= Jacques-André Boiffard =

French photographer

Jacques-André Boiffard (29 July 1902 – 22 July 1961) was a French photographer, born in Épernon in Eure-et-Loir. He was a medical student in Paris until 1924 when he met André Breton through Pierre Naville, a Surrealist writer, and childhood friend.

In the mid-1920s, Boiffard decided to dedicate himself to research in the Bureau of Surrealist Research, writing the preface with Paul Éluard and Roger Vitrac to the first issue of La Révolution surréaliste. Preferring photography to literature, he served as Man Ray’s assistant from 1924 to 1929.

During the 1920s, he took portraits of the English writer Nancy Cunard and photographs of Paris which Breton used to illustrate his novel Nadja. In 1928, Boiffard was abruptly expelled from the movement for taking photographs of Simone Breton. He co-founded a studio, Studio unis, with photographer Eli Lotar in 1929, although the studio went bankrupt in 1932.

From 1929 onward, Boiffard was closely associated with Georges Bataille and the circle of writers involved in Documents, in which his best-known work was published, illustrating articles such as Bataille’s "The Big Toe" (1929, issue 6), Robert Desnos’ "Pygmalion and the Sphinx" (1930, issue 1), and Georges Limbour’s "Eschyle, the carnival and the civilized" (1930, issue 2).

Boiffard's photographs often manipulate scale and point of view, transpose multiple exposures, and contrast brightly lit objects against darkened backgrounds.
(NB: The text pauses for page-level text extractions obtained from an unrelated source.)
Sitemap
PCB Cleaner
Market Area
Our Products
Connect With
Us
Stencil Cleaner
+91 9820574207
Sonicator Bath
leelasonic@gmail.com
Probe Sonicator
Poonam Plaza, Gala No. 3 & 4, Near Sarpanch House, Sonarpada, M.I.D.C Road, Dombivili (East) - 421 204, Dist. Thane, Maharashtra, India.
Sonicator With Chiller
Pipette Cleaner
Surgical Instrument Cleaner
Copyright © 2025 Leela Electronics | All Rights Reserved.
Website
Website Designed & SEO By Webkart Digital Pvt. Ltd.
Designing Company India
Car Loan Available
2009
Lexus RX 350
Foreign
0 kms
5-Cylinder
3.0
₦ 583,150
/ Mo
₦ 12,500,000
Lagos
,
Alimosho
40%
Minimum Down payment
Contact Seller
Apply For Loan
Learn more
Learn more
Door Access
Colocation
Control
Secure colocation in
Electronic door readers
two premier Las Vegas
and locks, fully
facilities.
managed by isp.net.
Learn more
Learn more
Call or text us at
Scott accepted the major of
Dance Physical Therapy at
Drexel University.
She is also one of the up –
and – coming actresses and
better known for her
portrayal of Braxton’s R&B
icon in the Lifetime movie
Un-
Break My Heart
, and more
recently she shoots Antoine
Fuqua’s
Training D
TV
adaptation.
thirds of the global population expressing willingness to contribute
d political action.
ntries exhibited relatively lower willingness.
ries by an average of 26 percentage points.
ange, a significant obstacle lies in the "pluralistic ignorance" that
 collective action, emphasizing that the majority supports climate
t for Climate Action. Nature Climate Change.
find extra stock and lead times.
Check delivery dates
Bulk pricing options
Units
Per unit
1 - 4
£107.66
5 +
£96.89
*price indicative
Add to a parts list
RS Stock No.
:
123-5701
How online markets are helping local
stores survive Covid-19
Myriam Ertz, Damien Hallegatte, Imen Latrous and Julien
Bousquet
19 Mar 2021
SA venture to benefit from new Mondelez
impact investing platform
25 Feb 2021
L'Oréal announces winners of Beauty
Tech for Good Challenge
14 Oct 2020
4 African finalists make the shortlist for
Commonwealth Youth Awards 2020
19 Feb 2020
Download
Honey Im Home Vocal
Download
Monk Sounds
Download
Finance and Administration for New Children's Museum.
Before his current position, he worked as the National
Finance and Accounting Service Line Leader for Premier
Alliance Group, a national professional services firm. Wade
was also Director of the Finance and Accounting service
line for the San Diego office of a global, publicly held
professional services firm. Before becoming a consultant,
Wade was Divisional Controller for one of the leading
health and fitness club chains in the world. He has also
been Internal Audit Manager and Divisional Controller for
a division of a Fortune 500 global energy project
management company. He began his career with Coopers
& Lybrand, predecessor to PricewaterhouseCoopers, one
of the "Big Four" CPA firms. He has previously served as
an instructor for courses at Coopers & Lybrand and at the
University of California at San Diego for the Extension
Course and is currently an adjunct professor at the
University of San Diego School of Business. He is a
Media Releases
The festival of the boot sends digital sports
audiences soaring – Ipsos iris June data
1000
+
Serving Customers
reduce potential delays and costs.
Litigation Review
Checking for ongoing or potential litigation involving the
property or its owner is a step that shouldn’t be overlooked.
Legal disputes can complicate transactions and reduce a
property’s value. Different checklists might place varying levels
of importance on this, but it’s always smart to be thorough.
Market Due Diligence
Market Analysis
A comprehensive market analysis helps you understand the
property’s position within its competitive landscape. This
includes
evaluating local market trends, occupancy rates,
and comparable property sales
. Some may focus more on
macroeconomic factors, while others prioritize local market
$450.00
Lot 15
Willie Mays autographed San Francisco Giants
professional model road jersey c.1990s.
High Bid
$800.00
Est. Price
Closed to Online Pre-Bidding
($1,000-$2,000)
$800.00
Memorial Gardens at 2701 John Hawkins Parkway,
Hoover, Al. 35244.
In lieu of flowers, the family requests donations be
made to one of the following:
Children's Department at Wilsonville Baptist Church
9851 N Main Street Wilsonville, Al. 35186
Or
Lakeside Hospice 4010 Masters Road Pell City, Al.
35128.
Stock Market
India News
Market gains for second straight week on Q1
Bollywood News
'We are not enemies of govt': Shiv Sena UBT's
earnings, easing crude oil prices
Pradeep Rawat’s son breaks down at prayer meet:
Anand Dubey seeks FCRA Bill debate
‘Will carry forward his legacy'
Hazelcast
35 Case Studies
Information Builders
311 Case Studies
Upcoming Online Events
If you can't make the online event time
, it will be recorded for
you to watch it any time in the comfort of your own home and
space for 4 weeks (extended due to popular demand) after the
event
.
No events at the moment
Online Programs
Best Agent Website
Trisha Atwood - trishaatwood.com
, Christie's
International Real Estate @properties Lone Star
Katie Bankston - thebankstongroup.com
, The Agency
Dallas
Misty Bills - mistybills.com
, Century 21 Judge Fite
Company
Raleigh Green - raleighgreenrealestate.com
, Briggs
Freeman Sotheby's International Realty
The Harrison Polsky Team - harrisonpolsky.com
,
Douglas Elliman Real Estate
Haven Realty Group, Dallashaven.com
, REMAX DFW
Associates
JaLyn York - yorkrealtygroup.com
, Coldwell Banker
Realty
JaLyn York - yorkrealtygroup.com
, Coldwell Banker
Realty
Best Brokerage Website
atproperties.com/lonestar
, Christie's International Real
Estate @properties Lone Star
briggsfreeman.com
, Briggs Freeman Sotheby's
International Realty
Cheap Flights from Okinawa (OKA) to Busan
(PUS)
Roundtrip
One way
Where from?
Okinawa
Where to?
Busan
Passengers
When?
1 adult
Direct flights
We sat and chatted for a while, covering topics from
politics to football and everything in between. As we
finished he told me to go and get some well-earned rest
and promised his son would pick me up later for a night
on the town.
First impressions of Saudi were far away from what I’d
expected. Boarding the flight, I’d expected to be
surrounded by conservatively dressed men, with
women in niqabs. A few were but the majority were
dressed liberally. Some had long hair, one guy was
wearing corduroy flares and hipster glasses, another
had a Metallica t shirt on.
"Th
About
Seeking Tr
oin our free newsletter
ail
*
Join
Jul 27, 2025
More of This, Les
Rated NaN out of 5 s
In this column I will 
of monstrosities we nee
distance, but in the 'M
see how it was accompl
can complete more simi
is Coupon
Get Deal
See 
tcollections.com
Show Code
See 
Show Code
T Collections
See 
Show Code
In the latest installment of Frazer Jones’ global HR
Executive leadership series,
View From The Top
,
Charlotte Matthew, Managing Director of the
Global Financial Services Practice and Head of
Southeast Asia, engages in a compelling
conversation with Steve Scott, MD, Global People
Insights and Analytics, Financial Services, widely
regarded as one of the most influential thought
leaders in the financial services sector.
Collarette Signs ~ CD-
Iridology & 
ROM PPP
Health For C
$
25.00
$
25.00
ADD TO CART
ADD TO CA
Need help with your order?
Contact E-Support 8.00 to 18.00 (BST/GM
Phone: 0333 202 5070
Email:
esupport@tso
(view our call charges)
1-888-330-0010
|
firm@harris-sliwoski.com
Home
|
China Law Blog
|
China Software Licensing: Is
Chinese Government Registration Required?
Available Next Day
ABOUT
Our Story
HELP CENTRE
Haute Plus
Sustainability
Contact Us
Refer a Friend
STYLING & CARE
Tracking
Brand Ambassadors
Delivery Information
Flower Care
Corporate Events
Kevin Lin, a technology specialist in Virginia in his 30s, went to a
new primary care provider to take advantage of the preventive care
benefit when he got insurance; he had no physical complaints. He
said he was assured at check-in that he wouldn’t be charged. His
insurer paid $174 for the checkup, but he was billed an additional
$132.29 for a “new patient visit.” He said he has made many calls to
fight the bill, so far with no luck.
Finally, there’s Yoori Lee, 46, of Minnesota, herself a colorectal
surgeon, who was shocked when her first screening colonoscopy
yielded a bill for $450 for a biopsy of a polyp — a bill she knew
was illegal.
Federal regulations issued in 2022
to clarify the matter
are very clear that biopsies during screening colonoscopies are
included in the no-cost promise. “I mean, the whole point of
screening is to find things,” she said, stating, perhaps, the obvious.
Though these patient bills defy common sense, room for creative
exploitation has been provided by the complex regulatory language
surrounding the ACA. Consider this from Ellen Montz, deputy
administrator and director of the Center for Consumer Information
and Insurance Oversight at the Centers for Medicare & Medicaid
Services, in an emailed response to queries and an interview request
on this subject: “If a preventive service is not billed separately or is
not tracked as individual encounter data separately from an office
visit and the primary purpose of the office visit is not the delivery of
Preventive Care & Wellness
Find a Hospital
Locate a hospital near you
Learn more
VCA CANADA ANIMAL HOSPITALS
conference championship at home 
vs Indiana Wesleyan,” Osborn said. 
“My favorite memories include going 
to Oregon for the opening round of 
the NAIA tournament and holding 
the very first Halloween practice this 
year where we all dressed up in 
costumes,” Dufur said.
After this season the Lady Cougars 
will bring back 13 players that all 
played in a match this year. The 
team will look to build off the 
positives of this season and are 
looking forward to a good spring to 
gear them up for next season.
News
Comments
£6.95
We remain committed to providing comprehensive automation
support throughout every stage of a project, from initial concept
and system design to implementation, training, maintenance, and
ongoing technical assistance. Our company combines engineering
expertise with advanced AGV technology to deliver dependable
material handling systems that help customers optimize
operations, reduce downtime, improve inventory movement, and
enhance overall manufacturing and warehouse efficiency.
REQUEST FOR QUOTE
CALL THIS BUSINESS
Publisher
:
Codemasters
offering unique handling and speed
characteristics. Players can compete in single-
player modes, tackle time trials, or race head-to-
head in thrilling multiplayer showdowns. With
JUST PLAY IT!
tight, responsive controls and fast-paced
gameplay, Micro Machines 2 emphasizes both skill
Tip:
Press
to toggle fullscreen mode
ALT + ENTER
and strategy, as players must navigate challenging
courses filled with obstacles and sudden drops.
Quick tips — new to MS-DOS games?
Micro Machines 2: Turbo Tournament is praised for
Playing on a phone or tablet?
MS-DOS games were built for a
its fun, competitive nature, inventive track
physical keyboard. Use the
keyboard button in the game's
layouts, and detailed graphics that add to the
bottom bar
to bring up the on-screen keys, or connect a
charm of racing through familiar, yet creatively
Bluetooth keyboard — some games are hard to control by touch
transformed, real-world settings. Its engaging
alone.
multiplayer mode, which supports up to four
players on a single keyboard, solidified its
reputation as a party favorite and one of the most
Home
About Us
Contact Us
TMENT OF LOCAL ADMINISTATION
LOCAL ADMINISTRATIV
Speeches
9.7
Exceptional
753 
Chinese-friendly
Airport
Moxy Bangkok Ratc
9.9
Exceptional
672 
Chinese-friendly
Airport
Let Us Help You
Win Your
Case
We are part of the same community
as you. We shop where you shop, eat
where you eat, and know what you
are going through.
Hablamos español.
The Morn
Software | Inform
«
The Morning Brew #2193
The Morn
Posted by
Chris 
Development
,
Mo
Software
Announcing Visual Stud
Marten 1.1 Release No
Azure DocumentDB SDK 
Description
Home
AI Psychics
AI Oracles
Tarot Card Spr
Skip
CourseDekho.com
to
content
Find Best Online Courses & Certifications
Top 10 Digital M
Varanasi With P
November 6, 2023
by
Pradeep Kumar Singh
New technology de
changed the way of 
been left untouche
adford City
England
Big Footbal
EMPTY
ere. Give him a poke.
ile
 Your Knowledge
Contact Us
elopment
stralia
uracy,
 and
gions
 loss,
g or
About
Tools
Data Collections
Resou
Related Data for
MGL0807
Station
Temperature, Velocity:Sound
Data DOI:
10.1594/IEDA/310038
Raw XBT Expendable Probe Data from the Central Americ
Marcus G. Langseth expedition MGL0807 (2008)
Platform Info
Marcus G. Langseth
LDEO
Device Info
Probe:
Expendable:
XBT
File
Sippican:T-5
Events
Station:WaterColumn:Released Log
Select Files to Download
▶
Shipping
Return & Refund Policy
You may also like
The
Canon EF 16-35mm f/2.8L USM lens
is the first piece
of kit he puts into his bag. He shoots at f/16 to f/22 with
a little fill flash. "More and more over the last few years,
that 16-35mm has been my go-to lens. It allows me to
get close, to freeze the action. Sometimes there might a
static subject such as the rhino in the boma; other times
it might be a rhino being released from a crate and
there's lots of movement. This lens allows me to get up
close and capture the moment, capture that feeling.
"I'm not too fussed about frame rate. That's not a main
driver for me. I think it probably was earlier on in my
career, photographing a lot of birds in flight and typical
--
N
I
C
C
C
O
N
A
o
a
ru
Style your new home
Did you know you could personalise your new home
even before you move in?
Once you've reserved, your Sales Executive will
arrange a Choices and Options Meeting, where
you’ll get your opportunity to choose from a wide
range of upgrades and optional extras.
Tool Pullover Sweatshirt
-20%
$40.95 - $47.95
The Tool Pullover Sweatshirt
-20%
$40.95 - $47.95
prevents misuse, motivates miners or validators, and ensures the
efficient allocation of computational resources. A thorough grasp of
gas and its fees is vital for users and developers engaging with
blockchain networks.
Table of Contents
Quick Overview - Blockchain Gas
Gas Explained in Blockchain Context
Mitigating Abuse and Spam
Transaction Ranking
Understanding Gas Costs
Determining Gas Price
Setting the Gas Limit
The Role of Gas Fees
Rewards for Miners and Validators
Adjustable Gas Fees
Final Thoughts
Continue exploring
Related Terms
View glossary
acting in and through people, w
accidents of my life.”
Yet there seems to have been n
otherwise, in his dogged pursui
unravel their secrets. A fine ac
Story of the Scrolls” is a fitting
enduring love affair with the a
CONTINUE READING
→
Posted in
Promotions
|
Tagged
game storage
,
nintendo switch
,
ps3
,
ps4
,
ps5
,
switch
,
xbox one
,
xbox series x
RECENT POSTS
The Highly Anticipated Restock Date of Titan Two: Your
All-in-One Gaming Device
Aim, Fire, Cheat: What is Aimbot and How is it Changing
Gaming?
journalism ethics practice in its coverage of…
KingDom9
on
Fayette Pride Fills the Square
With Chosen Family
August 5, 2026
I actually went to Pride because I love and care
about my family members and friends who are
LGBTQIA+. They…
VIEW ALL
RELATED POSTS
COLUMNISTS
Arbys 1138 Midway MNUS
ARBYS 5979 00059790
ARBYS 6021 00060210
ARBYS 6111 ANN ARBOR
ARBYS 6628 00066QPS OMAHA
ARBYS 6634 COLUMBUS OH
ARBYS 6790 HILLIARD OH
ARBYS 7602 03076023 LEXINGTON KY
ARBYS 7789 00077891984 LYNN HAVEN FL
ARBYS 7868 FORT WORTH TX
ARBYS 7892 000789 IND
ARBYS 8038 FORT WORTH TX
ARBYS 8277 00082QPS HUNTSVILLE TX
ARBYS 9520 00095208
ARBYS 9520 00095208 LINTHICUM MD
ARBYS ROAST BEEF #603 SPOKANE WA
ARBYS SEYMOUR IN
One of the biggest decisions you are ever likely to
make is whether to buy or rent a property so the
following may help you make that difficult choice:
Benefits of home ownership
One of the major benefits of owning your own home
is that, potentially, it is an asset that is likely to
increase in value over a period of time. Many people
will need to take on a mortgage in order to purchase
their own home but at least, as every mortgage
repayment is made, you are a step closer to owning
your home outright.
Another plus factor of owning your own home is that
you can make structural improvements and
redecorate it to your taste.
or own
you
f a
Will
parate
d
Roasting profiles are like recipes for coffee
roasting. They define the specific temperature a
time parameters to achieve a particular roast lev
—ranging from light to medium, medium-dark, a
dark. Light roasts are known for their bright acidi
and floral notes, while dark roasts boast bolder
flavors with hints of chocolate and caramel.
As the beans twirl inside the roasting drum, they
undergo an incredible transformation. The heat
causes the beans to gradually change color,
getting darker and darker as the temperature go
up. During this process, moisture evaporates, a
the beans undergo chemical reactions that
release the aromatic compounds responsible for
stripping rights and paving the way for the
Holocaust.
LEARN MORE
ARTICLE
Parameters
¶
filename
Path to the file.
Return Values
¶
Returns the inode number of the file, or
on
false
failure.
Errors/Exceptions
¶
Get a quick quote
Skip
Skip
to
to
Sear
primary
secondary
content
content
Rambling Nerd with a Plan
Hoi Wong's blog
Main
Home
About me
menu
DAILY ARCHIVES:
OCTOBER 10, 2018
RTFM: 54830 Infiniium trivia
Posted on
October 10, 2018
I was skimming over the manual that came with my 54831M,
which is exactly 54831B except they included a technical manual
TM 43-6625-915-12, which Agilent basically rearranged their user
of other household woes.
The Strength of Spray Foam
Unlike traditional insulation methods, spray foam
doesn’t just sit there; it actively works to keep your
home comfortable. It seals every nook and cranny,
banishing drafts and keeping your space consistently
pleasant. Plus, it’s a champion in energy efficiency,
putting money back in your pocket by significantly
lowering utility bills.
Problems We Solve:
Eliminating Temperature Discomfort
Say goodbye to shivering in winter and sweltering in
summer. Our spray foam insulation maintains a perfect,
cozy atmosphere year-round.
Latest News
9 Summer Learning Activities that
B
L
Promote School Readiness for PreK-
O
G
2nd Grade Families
He also made several photograms. In 1930, he contributed to Un Cadavre, a pamphlet that attacked Breton.

During the political turmoil of the 1930s, Boiffard was a member of the Groupe Octobre led by Jacques Prévert, and he exhibited his work as part of the Association des Écrivains et Artistes Révolutionnaires. He accompanied members of the Groupe October to Russia in 1933. Boiffard then set out on a world tour with fellow photographer Eli Lotar. Although partly financed by museologist Georges Henri Rivière and the Vicomte de Noailles the trip came to an early end in Tangiers. Following his return to Paris, Boiffard exhibited photographs from his travel in 1934 at the Galerie de la Pléiade.

Following his father's death in 1935 Boiffard resumed his studies to earn a doctorate in medicine in 1940 specializing in radiology, once and for all putting an end to his career as a photographer. He served as a radiologist at the Hôpital Saint-Louis in Paris from 1940 to 1959. He died in Paris in 1961.